Para entender por qué las mutantes eran tan resistentes, los científicos observaron los "manuales de instrucciones" de las plantas (su ARN) para ver qué genes se estaban activando o desactivando. Descubrieron que cuando los genes DMR6 se rompían, las plantas comenzaban a acelerar sus motores de defensa. Los genes relacionados con el envío de señales de alarma, la producción de químicos protectores y la lucha contra los invasores estaban trabajando horas extra. Es como si la planta se diera cuenta de que la trampilla había desaparecido y comenzara inmediatamente a patrullar los muros con más agresividad. Sin embargo, los autores advierten cuidadosamente que, aunque vieron que estos genes de defensa estaban "hablando" más, no midieron directamente los químicos reales o el crecimiento del patógeno dentro de la planta en este estudio específico. Por lo tanto, aunque la evidencia sugiere fuertemente que el sistema de defensa está activo, lo llaman una "respuesta descendente" (downstream response) en lugar de una prueba final de cada uno de los pasos.

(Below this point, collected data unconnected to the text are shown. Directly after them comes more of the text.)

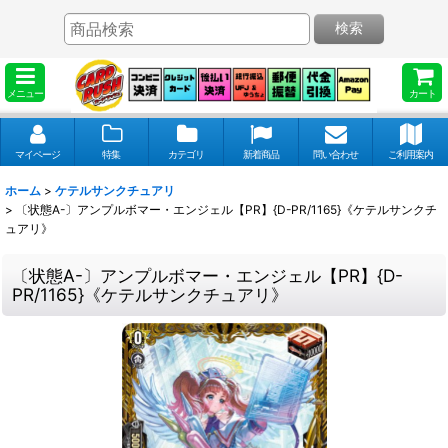
検索
メニュー
カート
マイページ
特集
カテゴリ
新着商品
問い合わせ
ご利用案内
ホーム
>
ケテルサンクチュアリ
>
〔状態A-〕アンプルボマー・エンジェル【PR】{D-PR/1165}《ケテルサンクチ
ュアリ》
〔状態A-〕アンプルボマー・エンジェル【PR】{D-
PR/1165}《ケテルサンクチュアリ》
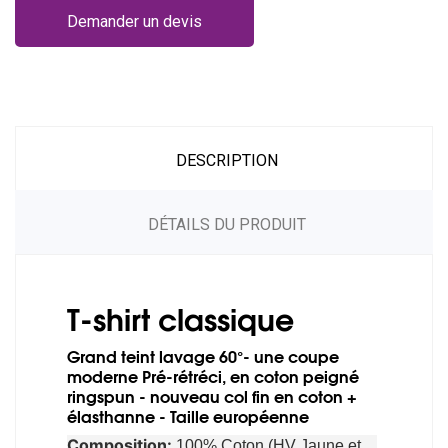
Demander un devis
DESCRIPTION
DÉTAILS DU PRODUIT
T-shirt classique
Grand teint lavage 60°- une coupe
moderne Pré-rétréci, en coton peigné
ringspun - nouveau col fin en coton +
élasthanne - Taille européenne
Composition:
100% Coton (HV Jaune et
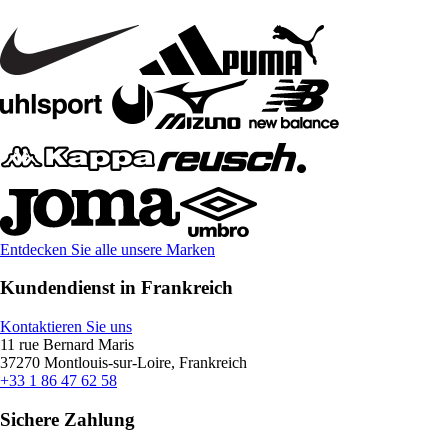
Entdecken Sie alle unsere Marken
Kundendienst in Frankreich
Kontaktieren Sie uns
11 rue Bernard Maris
37270 Montlouis-sur-Loire, Frankreich
+33 1 86 47 62 58
Sichere Zahlung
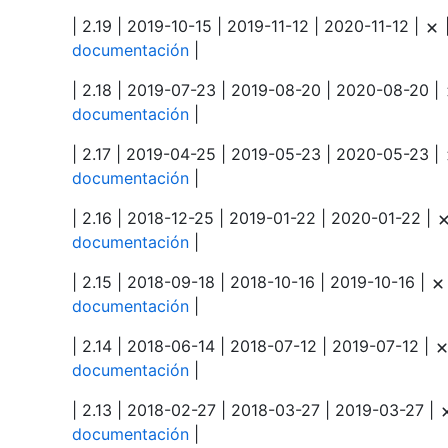
| 2.19 | 2019-10-15 | 2019-11-12 | 2020-11-12 |
documentación
|
| 2.18 | 2019-07-23 | 2019-08-20 | 2020-08-20 |
documentación
|
| 2.17 | 2019-04-25 | 2019-05-23 | 2020-05-23 |
documentación
|
| 2.16 | 2018-12-25 | 2019-01-22 | 2020-01-22 |
documentación
|
| 2.15 | 2018-09-18 | 2018-10-16 | 2019-10-16 |
documentación
|
| 2.14 | 2018-06-14 | 2018-07-12 | 2019-07-12 |
documentación
|
| 2.13 | 2018-02-27 | 2018-03-27 | 2019-03-27 |
documentación
|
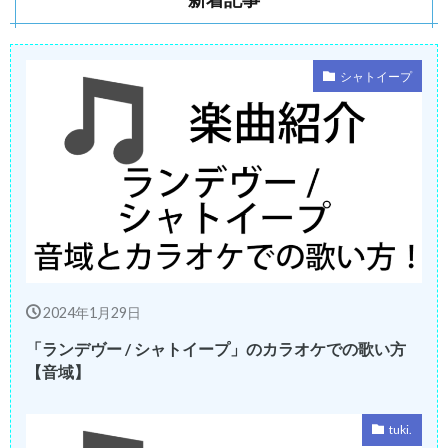
シャトイープ
2024年1月29日
「ランデヴー / シャトイープ」のカラオケでの歌い方
【音域】
tuki.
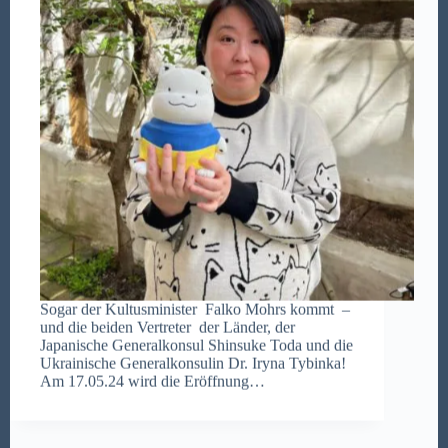
Sogar der Kultusminister Falko Mohrs kommt –
und die beiden Vertreter der Länder, der
Japanische Generalkonsul Shinsuke Toda und die
Ukrainische Generalkonsulin Dr. Iryna Tybinka!
Am 17.05.24 wird die Eröffnung…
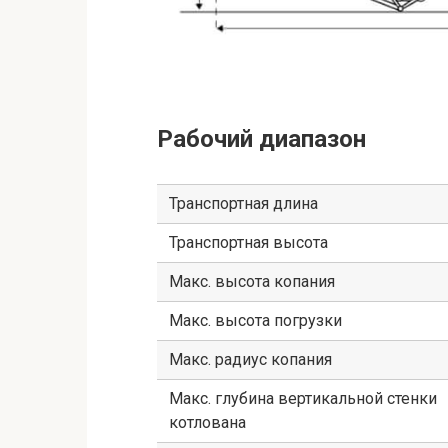
Рабочий диапазон
Транспортная длина
Транспортная высота
Макс. высота копания
Макс. высота погрузки
Макс. радиус копания
Макс. глубина вертикальной стенки
котлована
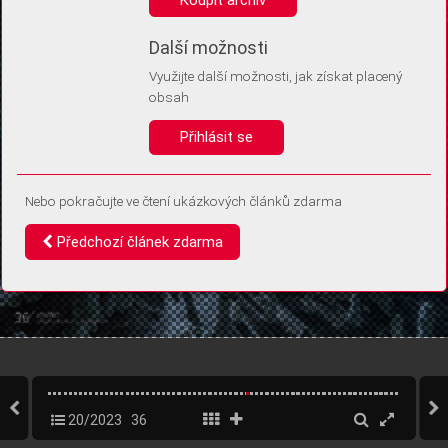
Díky němu příště poznáme, že se jedná o stejné zařízení, a
budeme tak moci přesněji vyhodnotit návštěvnost.
Identifikátor je zcela anonymní.
Další možnosti
Využijte další možnosti, jak získat placený
Vaše souhlasy a odmítnutí si ukládáme do vašeho zařízení, abychom se
obsah
vás už příště znovu neptali. Můžete je kdykoli později upravit ve Správě
cookies
Přihlásit se
Souhlasím
Odmítám
Nebo pokračujte ve čtení ukázkových článků zdarma
Předchozí článek zdarma
20/2023
36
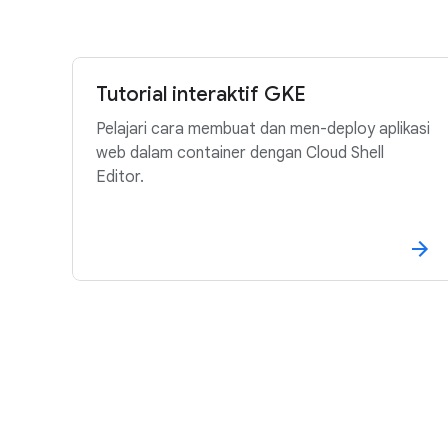
Tutorial interaktif GKE
Pelajari cara membuat dan men-deploy aplikasi
web dalam container dengan Cloud Shell
Editor.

El artículo concluye que la edición de estos dos genes DMR6 es una estrategia prometedora para hacer que el tabaco sea resistente a la podredumbre negra. Ofrece una nueva forma de combatir la enfermedad que podría durar más que los métodos tradicionales porque la planta no solo está esperando a que aparezca un enemigo específico; simplemente es más difícil de infectar. Sin embargo, los investigadores no están declarando una victoria total todavía. Señalan que solo probaron un tipo de patógeno y una variedad específica de tabaco. También no midieron la calidad final de las hojas de tabaco curadas (como el sabor o el olor), lo cual es crucial para los agricultores. Sugieren que, si bien este es un gran comienzo, se necesitan más pruebas en diferentes campos y con diferentes cepas de patógenos para asegurar que esta estrategia de "cerrar la trampilla" funcione en todas partes y no arruine accidentalmente la calidad del cultivo. Es un paso muy esperanzador, pero el viaje hacia una planta de tabaco perfecta y resistente a las enfermedades aún está en curso.